Late in life, overwhelmed by old age, which he described as “a heavy garment,” and bewildered by the Kabbalah’s abstruseness, repelled by “the effeminacy of mysticism,” my father sought succor and guidance from the “undeviating honesty of realism.”
In time, he would also turn away from God, describing “it” as “blinkered, ethnocentric and self-absorbed.” He would continue to read the Bible, however, until the end of his life. Far from seeking comfort, he was looking to topple hallowed heroes and challenge cherished convictions by pointing to the contradictions, the lies, the betrayals, the greed, the violence, the cruelty, the depravity, the bestial godlessness of man, the insufferable inhumanity of God. Concluding that all human actions and “godly edicts” are motivated by abject self-interest, he would find in the ancient texts the ammunition he needed to launch vitriolic attacks against the very lore that had suffused his childhood, drawing instant and furious wrath from friends, colleagues and family.
Accused of heresy, my father would find further evidence of human vanity and intolerance in their attitude, a revelation that inevitably engendered fresh assaults and earned him further scorn and alienation.
A few days before he left Yesod for Ein Sof, reflecting on his own metamorphosis, no doubt troubled by mine, he counseled against reckless pursuits and glib conclusions.
“Seeking the truth is not a spectator sport. It must be done in private, in a tête-à-tête with one’s own conscience, away from partisan influences and purged of all acquired preconceptions.”

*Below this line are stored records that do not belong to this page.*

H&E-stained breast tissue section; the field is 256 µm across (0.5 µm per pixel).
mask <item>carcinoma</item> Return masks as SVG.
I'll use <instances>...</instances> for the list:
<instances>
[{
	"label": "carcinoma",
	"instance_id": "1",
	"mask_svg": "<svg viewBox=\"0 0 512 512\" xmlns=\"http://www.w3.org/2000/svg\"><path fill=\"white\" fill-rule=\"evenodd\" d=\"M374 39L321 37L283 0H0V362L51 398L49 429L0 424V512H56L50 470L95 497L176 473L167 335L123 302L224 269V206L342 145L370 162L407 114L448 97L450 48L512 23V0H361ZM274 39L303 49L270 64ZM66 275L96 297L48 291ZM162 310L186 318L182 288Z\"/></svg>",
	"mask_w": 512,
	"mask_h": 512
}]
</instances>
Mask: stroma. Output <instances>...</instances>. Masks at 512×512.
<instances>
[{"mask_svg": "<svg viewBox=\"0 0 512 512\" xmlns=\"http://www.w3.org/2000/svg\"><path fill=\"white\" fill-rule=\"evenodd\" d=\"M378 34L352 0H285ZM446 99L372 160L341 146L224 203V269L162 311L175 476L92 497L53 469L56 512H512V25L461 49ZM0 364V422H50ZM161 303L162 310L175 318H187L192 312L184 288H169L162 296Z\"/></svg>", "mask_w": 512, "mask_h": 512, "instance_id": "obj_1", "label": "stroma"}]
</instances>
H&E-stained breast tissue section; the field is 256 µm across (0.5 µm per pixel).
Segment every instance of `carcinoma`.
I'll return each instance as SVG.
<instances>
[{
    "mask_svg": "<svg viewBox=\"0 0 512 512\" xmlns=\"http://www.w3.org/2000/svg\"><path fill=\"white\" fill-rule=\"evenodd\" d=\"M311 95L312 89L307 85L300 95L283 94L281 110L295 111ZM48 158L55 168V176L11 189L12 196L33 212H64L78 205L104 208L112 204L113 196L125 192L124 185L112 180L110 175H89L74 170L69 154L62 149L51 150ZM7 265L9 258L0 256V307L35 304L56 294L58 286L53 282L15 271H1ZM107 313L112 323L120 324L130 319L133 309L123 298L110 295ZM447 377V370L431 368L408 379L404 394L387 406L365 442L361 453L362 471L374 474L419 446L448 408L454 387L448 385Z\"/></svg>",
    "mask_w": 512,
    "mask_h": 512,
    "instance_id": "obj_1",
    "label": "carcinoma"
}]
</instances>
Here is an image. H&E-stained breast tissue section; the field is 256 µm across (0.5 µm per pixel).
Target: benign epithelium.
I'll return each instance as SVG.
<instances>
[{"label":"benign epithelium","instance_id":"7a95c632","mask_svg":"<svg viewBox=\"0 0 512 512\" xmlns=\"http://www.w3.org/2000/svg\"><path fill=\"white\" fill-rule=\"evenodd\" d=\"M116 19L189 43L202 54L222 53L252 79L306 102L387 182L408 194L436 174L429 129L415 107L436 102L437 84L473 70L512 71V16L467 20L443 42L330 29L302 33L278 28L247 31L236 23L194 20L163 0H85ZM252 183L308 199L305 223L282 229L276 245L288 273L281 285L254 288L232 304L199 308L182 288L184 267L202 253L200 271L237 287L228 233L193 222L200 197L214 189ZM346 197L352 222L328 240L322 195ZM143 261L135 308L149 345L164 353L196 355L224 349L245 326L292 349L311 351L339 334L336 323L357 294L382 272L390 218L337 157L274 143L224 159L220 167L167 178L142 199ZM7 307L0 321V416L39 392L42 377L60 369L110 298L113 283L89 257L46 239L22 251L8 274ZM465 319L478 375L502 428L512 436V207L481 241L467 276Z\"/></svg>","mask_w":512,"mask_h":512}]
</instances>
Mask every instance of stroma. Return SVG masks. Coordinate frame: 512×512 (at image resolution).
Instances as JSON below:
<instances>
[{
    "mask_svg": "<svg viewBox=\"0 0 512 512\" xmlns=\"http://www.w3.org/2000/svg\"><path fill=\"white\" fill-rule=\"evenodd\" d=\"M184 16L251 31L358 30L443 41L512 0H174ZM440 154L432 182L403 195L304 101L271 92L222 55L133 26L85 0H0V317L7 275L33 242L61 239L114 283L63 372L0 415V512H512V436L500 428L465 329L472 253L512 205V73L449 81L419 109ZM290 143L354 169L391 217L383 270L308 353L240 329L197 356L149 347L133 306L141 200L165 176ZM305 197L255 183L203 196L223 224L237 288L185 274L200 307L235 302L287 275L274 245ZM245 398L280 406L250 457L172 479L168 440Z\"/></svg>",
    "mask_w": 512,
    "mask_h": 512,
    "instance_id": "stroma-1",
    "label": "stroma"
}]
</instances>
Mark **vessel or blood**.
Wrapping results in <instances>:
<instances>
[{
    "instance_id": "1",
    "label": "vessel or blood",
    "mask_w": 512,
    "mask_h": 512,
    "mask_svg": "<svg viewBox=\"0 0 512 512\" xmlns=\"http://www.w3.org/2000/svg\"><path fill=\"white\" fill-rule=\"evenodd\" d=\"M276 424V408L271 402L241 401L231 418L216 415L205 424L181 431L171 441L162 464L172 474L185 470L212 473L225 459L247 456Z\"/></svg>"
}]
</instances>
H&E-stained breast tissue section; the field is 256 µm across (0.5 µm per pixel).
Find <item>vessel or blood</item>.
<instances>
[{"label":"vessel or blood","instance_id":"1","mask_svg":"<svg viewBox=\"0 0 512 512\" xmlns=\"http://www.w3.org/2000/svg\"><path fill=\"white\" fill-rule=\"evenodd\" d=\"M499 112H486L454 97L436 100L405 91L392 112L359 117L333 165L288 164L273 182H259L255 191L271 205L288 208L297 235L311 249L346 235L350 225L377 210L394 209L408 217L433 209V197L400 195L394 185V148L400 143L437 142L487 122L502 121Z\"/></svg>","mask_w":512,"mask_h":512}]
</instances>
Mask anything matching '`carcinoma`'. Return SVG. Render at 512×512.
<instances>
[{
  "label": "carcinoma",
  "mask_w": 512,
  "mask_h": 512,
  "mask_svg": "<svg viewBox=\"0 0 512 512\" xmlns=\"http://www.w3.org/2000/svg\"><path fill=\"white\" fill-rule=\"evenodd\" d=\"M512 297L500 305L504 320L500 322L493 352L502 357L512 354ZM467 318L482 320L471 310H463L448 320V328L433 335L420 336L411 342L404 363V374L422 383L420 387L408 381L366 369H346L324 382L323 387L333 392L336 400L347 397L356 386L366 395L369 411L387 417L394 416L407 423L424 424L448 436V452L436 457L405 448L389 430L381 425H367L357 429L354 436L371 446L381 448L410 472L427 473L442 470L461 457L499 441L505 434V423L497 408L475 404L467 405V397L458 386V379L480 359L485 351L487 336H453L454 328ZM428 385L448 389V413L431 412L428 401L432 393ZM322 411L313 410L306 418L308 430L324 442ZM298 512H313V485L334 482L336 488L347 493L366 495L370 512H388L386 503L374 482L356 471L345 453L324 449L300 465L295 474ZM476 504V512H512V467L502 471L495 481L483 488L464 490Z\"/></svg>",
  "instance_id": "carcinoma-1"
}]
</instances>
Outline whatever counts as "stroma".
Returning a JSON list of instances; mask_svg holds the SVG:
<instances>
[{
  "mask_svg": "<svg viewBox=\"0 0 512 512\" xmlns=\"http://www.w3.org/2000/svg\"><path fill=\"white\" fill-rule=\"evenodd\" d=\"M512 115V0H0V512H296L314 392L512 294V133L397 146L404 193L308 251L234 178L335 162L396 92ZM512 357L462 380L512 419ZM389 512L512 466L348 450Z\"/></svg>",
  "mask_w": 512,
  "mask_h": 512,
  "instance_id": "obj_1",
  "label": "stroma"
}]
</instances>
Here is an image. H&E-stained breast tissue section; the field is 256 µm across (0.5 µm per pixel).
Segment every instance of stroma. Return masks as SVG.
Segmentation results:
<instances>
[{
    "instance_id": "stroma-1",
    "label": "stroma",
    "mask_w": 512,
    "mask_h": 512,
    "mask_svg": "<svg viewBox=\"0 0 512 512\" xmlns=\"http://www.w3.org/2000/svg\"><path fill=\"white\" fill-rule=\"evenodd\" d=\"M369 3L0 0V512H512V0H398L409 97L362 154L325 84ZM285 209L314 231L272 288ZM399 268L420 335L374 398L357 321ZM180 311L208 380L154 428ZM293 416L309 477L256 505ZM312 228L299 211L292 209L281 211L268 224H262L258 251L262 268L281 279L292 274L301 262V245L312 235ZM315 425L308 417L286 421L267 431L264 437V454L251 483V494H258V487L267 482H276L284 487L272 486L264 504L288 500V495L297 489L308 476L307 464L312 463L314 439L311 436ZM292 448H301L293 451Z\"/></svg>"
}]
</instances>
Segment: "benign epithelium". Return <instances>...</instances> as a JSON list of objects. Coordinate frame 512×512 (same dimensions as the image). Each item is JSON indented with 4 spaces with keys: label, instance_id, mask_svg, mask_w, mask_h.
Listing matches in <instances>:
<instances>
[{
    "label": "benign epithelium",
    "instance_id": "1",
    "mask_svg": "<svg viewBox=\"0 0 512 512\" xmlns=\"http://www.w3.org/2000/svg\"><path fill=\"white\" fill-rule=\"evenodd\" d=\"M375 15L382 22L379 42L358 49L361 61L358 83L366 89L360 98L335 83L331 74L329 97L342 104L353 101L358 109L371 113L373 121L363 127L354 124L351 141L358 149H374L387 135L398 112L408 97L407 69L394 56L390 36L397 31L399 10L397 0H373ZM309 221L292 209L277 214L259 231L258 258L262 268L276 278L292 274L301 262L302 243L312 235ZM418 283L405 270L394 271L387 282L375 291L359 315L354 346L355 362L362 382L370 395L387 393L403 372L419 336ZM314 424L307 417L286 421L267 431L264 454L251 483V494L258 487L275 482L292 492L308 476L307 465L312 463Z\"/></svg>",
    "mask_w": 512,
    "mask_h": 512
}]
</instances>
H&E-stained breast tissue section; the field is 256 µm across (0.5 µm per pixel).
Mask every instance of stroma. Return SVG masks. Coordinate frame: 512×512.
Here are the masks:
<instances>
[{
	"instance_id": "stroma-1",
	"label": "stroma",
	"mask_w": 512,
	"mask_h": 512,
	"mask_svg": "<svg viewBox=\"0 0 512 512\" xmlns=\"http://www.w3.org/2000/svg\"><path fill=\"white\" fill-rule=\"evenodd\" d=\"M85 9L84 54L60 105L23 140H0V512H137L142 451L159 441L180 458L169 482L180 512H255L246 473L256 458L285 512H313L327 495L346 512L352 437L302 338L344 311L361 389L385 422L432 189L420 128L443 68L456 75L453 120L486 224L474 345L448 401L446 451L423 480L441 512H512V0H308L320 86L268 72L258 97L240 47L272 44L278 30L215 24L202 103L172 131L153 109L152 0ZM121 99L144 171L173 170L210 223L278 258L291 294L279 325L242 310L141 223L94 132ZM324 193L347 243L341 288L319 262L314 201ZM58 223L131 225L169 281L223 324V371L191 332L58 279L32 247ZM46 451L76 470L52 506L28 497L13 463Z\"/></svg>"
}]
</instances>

The truth he had referred to was several orders of magnitude removed from mine. I can only imagine how painful it must have been for him to watch the comforting warmth of imparted beliefs irrevocably replaced with the chilling emptiness of reason. In the end, hollowed out, he had sought asylum in a vacuum that could never be filled. I must find comfort in the notion that he may have been at odds with the world, as I am, but at peace with himself.
*
“Enemies are not made, Dad. You should know this better than anyone. Didn’t you once exhort me to fight for what I believe? Enemies lie dormant, like a wicked virus ready to invade a vulnerable host. They exist, like nettles and poison oak and scorpions and asps. They thrive and proliferate like dandelions and crab grass. Favorable winds -- hatred, envy, greed, contempt, ignorance -- carry their seeds to the four corners. The odium with which my enemies are filled is a reflection of their personalities. A snake produces venom whether it intends to strike at a prey or not. ‘Just in case’ is the motto of the human predator.”
My father sighed. “You’re right but logic and reason, however clearly and rationally expounded, can’t bring back 20/20 vision to those who suffer from self-inflicted myopia. You can’t change reality, let alone alter the reality that others choose to acknowledge or ignore. Not here. Not in Ein Sof. What you see, what you hear, what you experience, tangibly and abstractly, is immovable, final.”
As he spoke, I could hear, drifting from the communal room in waves of cadenced strains, the otherworldly harmonies of Mussorgsky’s Night on Bald Mountain. I closed my eyes. Childhood memories of Disney’s Fantasia glided past me like falling leaves swept by an autumn gust. The Angelus bell rang in the distance. The first rays of dawn drove vixens and warlocks back to their dens and the gauzy spirits of the dead floated back to their graves for yet another day of rest.